- Teks yang ditampilkan

Minggu, 12 November 2017

LEPAS DAHAGA KARENA ES DAWET JABUNG

“Semua hal didunia ini harus mempunyai harmoni untuk merujuk pada kata indah, ini tertuang pula pada makanan atau minuman yang syarat estetika dan etika dalam penyajiannya”
Gallih Ari Fadli

Tulungagung - Apa yang terbesit pertama kali dibenak kalian jika mendengar nama Ponorogo, reog ? kota penuh budaya ? warok ? serta aji-ajian yang eksentrik penuh dengan mistisisme. Tidak salah jika kalian mempunyai asumsi yang demikian, karena semua itu memang benar adanya. Kota yang terletak dalam kawasan eks karesidenan Madiun ini memang menyimpan berbagai pernak pernik yang unik didalamnya. Bukan hanya soal seni budaya yang penuh dengan nilai estetika melainkan wilayahnya yang mempunyai beragam pesona yang patut untuk dicoba satu persatu, baik dalam hal wisata alamnya sampai beragam masakan khas yang membuat lidah ingin bergoyang.
Minggu (12/11), penulis bersama 6 orang kawan berkunjung ke kota reog, Ponorogo. Tidak ada alasan khusus penulis melancong jauh nan disana. Sekedar melepas penat oleh jeratan berbagai deadline yang benar-benar mematikan, selain itu untuk bertemu dengan kawan lama yang entah bagaimana kabarnya. Dengan rentan waktu yang relatif singkat hanya beberapa hari, penulis berusaha mengajak kawan lain untuk ikut melancong ke kota reog. Karena kondisi yang sangat tiba-tiba, banyak kawan penulis yang tidak bisa ikut karena harus pulang kampung dan diantaranya tidak mempunyai kendaraan untuk pergi kesana. Oleh karenya, hanya 7 orang termasuk penulis melancong ke kota Ponorogo.
Karena beberapa alasan, rombongan bertolak dari kota Tulungagung pada pukul 18.00 wib, dan harus menerjang gelap malam disepanjang jalan Trenggalek-Ponorogo. Meski kondisi tidak terlalu mencekam, tetapi jalur yang dilewati cukup ekstrim dengan tikungan yang tajang, dan jalur yang naik turun. Hingga rombongan tiba di di wilayah Ponorogo pada pukul 20.00wib (ada beberapa kejadian yang tidak pantas penulis ceritakan, yang menjadikan perjalanan memaan banyak waktu). Karena diantara kawan dalam rombongan mempunyai kawan di kota reog ini, rombongan bergegas ke kawasan kampus IAIN Ponorogo untuk bertemu dengan kawan penulis. Sesampai di kawasan kampus sekitar pukul 22.00wib dan langsung bergegas ke tempat tinggal sang kawan. Malam itu beberapa kawan memilih berjalan-jalan dikawasan kota, namun penulis memilih untuk beristirahat dirumah kawan penulis tersebut.
Mempunyai jarak antara 80km dari pusat kota Tulungagung, kota Ponorogo seakan menyimpan sejuta kekayaan yang ingin dikenalkan kepada masyarakat, baik lokal maupun interlokal. Penulis sendiri dengan kota ini memang tidak asing lagi, karena penulis sudah beberapa kali berkunjung ke kota yang teramat unik ini. Dalam kunjungan tersebut penulis tidak hanya singgah sejenak, melainkan untuk menikmati pesona kota reog ini.

- Soal singkat 1
Bisakah Anda mencetak ulang persis baris-baris daftar di bawah, mulai dari baris yang memuat "order: Oxalidales" sampai baris terakhir daftar, dengan kedua baris ujung itu ikut disertakan?

- Catatan dataset

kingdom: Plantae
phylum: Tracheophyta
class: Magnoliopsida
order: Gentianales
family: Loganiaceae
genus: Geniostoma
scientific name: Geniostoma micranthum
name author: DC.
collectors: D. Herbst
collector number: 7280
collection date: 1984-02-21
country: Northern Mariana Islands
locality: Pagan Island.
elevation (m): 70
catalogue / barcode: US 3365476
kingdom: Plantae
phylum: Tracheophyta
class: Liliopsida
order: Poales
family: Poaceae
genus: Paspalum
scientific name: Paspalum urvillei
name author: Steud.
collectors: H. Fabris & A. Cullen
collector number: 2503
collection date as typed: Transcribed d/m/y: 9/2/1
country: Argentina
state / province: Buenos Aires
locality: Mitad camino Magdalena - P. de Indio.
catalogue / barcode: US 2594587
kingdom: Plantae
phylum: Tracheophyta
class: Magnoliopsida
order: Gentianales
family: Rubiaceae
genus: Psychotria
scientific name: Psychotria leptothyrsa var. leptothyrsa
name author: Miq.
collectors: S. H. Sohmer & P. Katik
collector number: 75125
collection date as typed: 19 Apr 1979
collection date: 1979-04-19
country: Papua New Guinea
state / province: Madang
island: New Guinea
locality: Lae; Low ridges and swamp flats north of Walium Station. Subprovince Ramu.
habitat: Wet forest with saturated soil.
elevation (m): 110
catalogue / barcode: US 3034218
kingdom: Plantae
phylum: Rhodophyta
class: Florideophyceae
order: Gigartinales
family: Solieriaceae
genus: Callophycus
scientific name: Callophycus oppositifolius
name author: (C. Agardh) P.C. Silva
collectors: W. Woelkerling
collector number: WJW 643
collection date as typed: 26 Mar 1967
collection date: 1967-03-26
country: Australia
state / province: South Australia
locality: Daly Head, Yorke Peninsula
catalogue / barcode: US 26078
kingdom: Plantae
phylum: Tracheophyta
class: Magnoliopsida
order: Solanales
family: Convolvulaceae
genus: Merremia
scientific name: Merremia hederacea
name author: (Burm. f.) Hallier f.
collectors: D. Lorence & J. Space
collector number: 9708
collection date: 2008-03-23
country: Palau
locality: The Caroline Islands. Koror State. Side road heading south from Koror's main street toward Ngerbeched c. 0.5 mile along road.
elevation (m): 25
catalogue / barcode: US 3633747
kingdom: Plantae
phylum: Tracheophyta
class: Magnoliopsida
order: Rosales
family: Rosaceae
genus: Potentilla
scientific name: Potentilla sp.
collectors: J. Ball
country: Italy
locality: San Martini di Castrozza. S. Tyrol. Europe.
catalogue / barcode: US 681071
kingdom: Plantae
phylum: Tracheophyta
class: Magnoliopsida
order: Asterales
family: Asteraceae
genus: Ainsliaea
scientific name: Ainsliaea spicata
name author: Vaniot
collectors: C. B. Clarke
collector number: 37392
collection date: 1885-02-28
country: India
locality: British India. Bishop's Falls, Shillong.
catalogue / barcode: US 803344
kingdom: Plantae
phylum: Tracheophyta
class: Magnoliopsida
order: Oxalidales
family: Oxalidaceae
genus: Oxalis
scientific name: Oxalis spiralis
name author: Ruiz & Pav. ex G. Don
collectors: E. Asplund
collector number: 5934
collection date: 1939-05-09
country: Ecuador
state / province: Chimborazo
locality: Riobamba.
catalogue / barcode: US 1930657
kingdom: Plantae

- Soal singkat 2
Bisakah Anda melanjutkan tulisan tentang perjalanan ke Ponorogo di atas, mulai setelah kalimat terakhirnya?

- Hasil latihan 1
order: Oxalidales
family: Oxalidaceae
genus: Oxalis
scientific name: Oxalis spiralis
name author: Ruiz & Pav. ex G. Don
collectors: E. Asplund
collector number: 5934
collection date: 1939-05-09
country: Ecuador
state / province: Chimborazo
locality: Riobamba.
catalogue / barcode: US 1930657
kingdom: Plantae

- Hasil latihan 2
Dalam tulisan ini penulis tidak akan membahas mengenai sejarah reog atau berbagai pernak-pernik dari kultur budaya di kota Ponorogo, karena sudah banyak tulisan atau ulasan terkait dengan budaya kota reog ini. Terlebih sudah banyak pula yang mengetahui tentang sejarah, kultur budayanya. Mangkanya, jauh dari itu penulis akan mengajak pembaca untuk bergoyang lidah saja, sampai meneteskan air ludah, hahaha.
Kalian pernah mendengar “es dawet jabung”, jika kalian orang Ponorogo pasti tidak asing lagi, tetapi jika kalian dari luar kota Ponorogo, kalian pernah mendengar minuman yang satu ini ? jika tidak kalian harus coba minuman tradisional yang syarat makna dan mitos ini. Apalagi jika kalian berkunjung ke kota Ponorogo dan tidak sempat menikmati minuman khas yang satu ini, saya rasa anda akan menyesal seumur hidup, hahaha lebay. Tapi memang benar kawan, minuman tradisional yang satu ini menjadi sangat ikonik di kota reog ini. Bukan hanya dari isi dawetnya saja, mulai dari penyajian sampai bahan yang digunakan cukup berbeda dengan es dawet dikota-kota lain. Juga yang menjadi perhatian penulis adalah porsi dari es dawwt ini sendiri tidak sebanyak es dawet pada umumnya, namun efeknya bisa kenyang sejadi-jadinya.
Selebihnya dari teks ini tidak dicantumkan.